- _TÂCHE À RÉALISER_: Prolongez le texte sur l'échec de l'Energy saving day en Grande-Bretagne en reprenant juste après sa dernière phrase.

Ce qu’il y a de bien avec la science, c’est qu’on passe vite des modèles à la pratique. Je lisais cette semaine le compte-rendu de travaux sur le comportement collectif face à un problème à résoudre, une sorte de « jeu du réchauffement climatique », qui montre combien il est difficile de motiver les individus à une cause commune. Et la démonstration est tombée ce matin, avec l’échec de l’Energy saving day, en Grande-Bretagne.
On commence par la preuve expérimentale. Hier, donc, les britanniques étaient invités à consommer moins d’électricité. Une opération qui avait reçu le soutien de grandes organisations éologistes, religieuses et caritatives et même de trois grands électriciens (EDF, E.On, Scottish Power). Il ne manquait que la BBC, qui s’était retirée du projet pour une raison obscure. Bref, il y avait quand même du monde pour expliquer à nos voisins combien ce premier “E-Day” prouverait qu’un petit effort de chacun conduit à un bienfait collectif. Las! Au lieu des 2% d’économie espérés, la consommation a cru de 0,1%: un temps un peu plus froid que prévu a eu raison de la (faible) participation à l’opération.

- _DONNÉES EXTRAITES_:
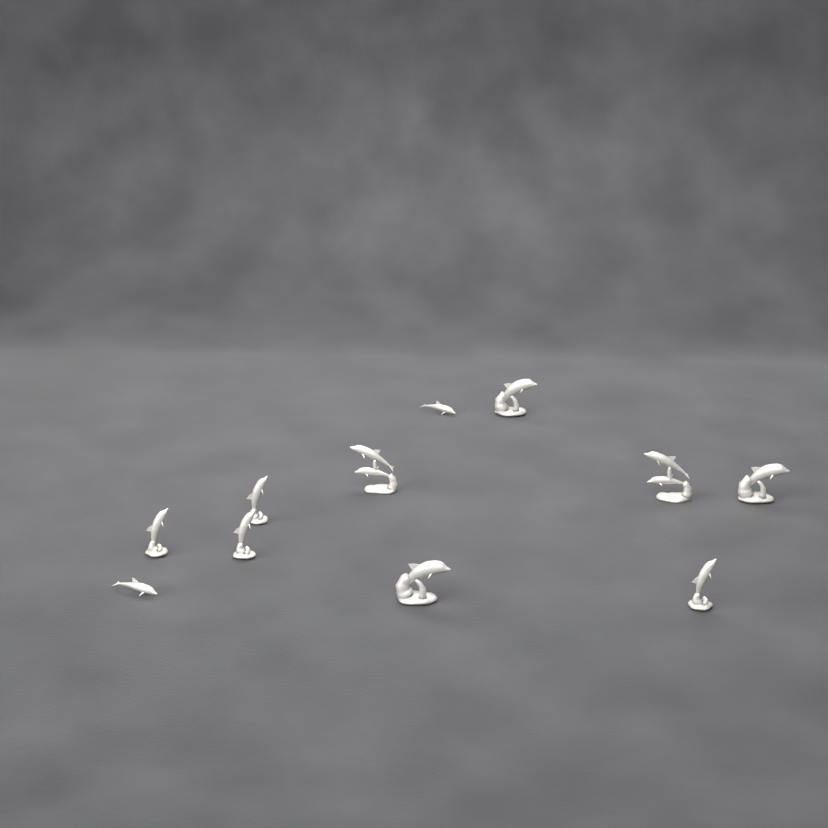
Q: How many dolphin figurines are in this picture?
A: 11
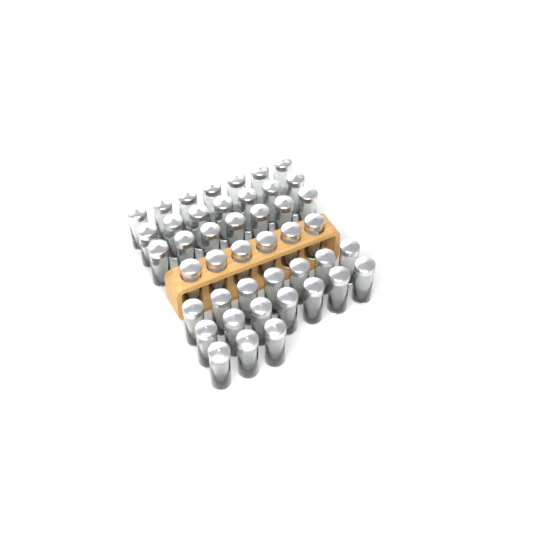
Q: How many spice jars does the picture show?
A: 44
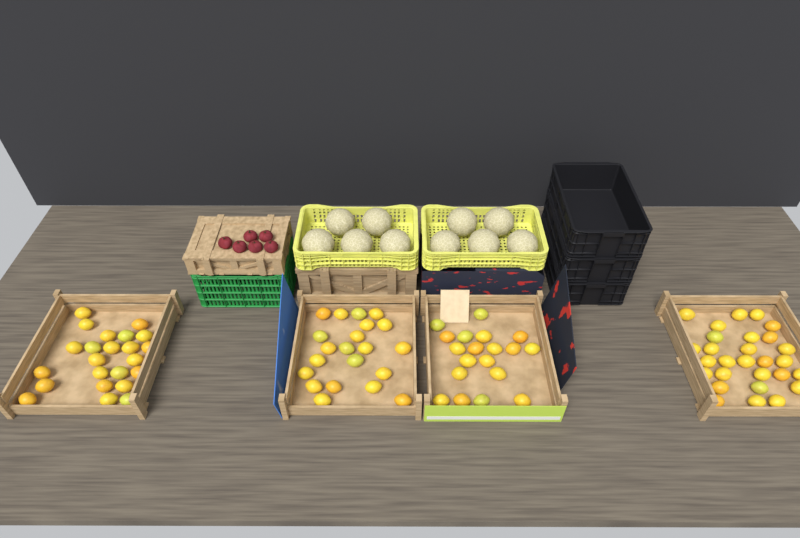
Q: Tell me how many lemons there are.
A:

- _RÉPONSE RÉDIGÉE_:
Revenons à la science. Du comportement s’entend. Ces travaux émanent de deux départements du Max Planck Institute allemand, qui se sont penchés sur la « tragédie des biens publics ». Quand un bien commun est gratuit, peu de gens en usent avec parcimonie. Autrement dit, puisque je sais que peu de gens font des efforts pour lutter contre la pollution (on peut aussi remplacer par « trier les déchets », « ne pas gaspiller l’eau », etc.), pourquoi me prendrais-je la tête?
Au Max Planck, donc les chercheurs ont imaginé un jeu qu’ils ont proposé à trente groupe de six étudiants. Chacun d’entre eux se voyait proposer d’investir dans la protection du climat, et recevait un « pactole » de quarante euros, avec la possibilité d’investir , 2 ou 4 euros à chaque session. Si 120 euros étaient rassemblés dans un groupe, chacun recevait du vrai argent. Sinon, le joueur perdait tout. Bref un vrai dilemme: si je n’investis pas assez, je perds. Si j’investis trop, il ne me restera pas grand chose. Verdict: la planète n’est pas prête d’être sauvée, en dépit de quelques uns qui ont investi plus que leur part, pour pallier l’insuffisance des autres.
Les chercheurs en sont tourneboulés. Car les groupes ne comptaient que six personnes. Quid d’une population de dizaines de millions, à l’échelle d’un pays? Ou d’une réunion rassemblant cinquante ou cent chefs d’Etat?
C’est bien pour ça qu’on n’arrivera à rien si certains ne se mouillent pas plus que d’autres. Comme on a aboli la peine de mort contre l’avis des sondages, il faudra bien que le politique ait le courage de prendre des mesures impopulaires et tenter de corriger notre insuffisance collective. Dans les années soixante-dix, on avait réduit d’autorité les livraisons de fuel domestique de 10%. Aujourd’hui, on laisse circuler des tanks 100% frimes sur les routes. Allez monsieur le lider maximo verde, un petit effort. Remplacez Lalonde par votre Carla préférée comme ambassadrice du climat. On ne sait jamais, elle pourrait peut-être en aguicher un ou deux pour la bonne cause.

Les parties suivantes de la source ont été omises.